Further, only one form of presentation of a Score (a number between 1 and 10) was used in the interviews for orientation purposes. This representation was chosen because ratings are the current standard for reputation systems in many areas of the sharing economy (Stevens and Bossauer, 2020; Ert et al. 2016; Ye et al. 2009). Regarding our prototype, our work is limited due to the fact that a prototype evaluation is just a study of ’what might be’ (Salovaara et al. 2017). Accordingly, there is a need to validate our findings in a real-world application scenario.

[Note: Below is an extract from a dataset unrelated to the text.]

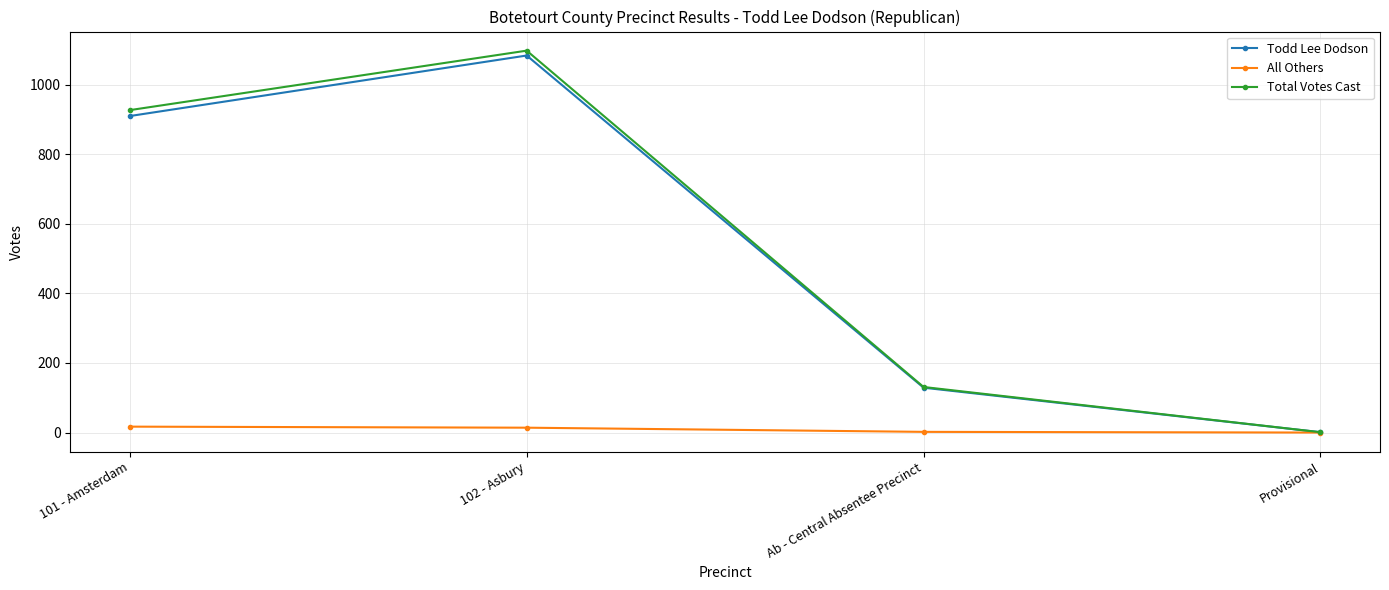

Where is the first local maximum for Todd Lee Dodson?

102 - Asbury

Developing a model for an AI was not the goal of this work, even though conjectures for a possible category system were made. No concrete model is used in this paper, so no model of measurement and evaluation for an Artificial Intelligence is given. In the paper, the participants assume a normative evaluation, so that the categories correspond to normative assessments. Therefore, in the context of a classification model of an artificial intelligence, the question arises how and which classes are generated and how the data flow into these classes. This can lead to conflicts of interest between humans and artificial intelligence, which need to be examined in more detail in future research.

7 Conclusion

The sharing economy has experienced a veritable boom in recent years. Many sharing models have emerged as a consequence. In our study, we focused on P2P carsharing which depends on the trust that needs to be built between peers. Sharing platform providers therefore make use of reputation systems, which address trust by sharing information between peers. A new form of trust-building on P2P sharing platforms can be algorithm-based reputation systems. To bring people closer to the benefits of algorithm-based reputation systems, they need to gain an intuitive understanding of their functional principle.

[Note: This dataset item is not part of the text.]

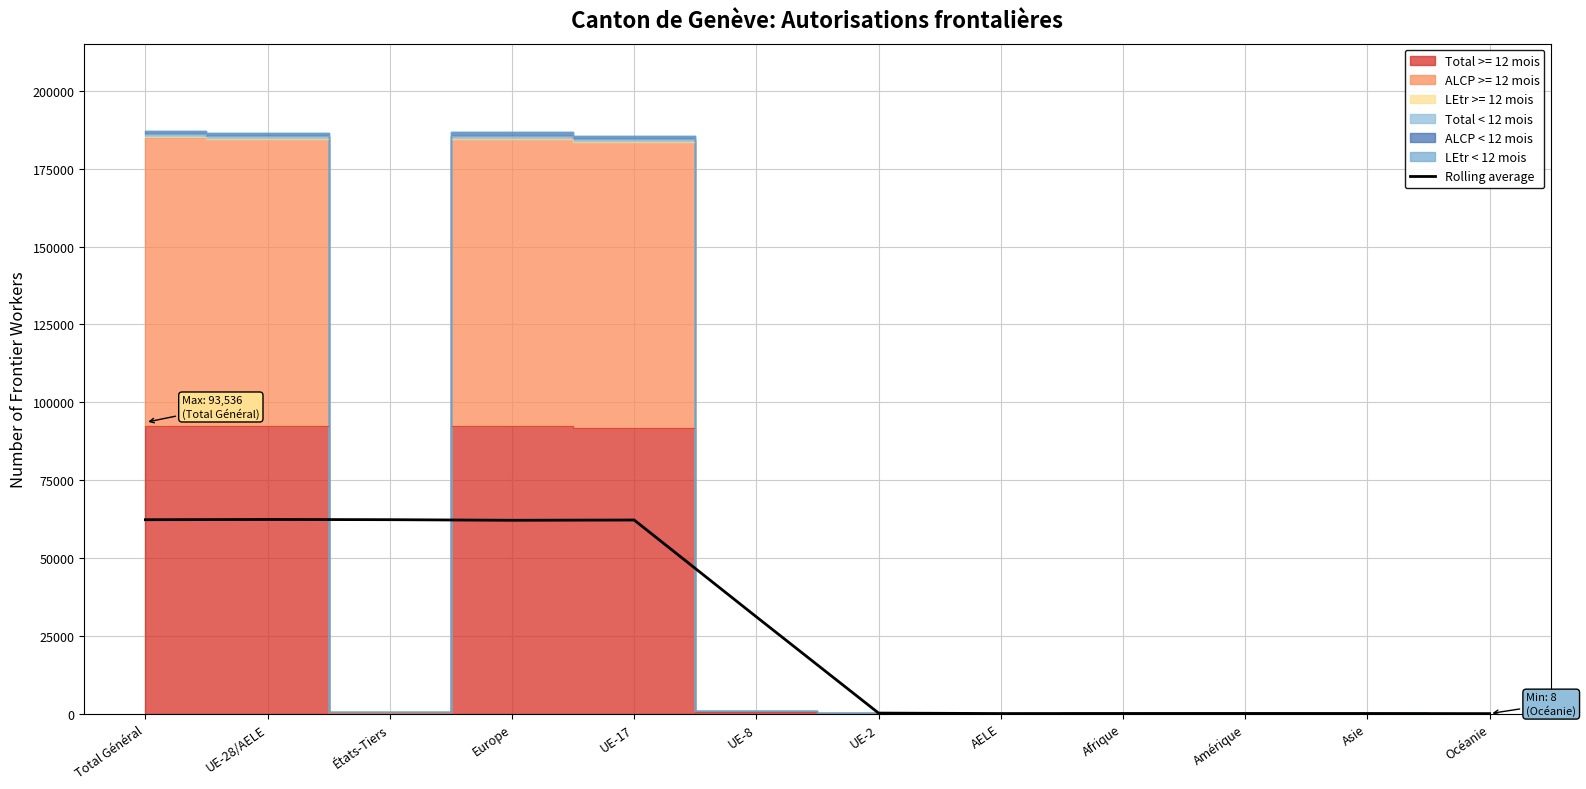

At which category does the data reach its first local valley?

Europe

Based on 16 interviews in our pre-study, we gave insights into how people think such scores work and how they should be designed for a better understanding. In a second step, we developed a prototype of an algorithm-based reputation system for P2P carsharing based within a co-creation workshop. The evaluation with 12 participants shows that people mostly understand an algorithm-based reputation systems (Driving Score) in the context of P2P carsharing as a kind of digital monitoring of driving behavior. The results of the pre-study as well as the evaluation indicate that algorithm-based reputation systems can indeed support trust-building. It was also confirmed by the evaluation participants that a drill-down of a score considerably increases the benefit of it and thus promotes trust. Further, the possibility of weighting preferences within the scoring parameters as well as feedback for the implications of different parameter values would support system intelligibility and therefore also trust in technology Stevens and Bossauer (2020). Nevertheless, the existing literature on biases caused by algorithms and a corresponding biased reality can also be confirmed. Algorithm-based reputation systems are not free of biases, especially in the case of unpredictable events such as strong braking maneuvers to prevent rear-end collisions. Here, our study confirmed that certain tolerance limits and also the inclusion of the driver’s perspective, e.g., through a individual statement in certain situations, are necessary for a reasonable evaluation. Such scenarios have to be considered in the design of the interaction between the users and the algorithm-based systems and fair mechanisms have to be incorporated (Harper, 2019; Rouvroy, 2013). In future work, we want to explore algorithm-based reputation systems in a real-world application and other scenarios, e.g., selecting a Uber driver for a ride. Furthermore, there is a need to extend our understanding of algorithm-based reputation systems for reducing discrimination in real-world situations.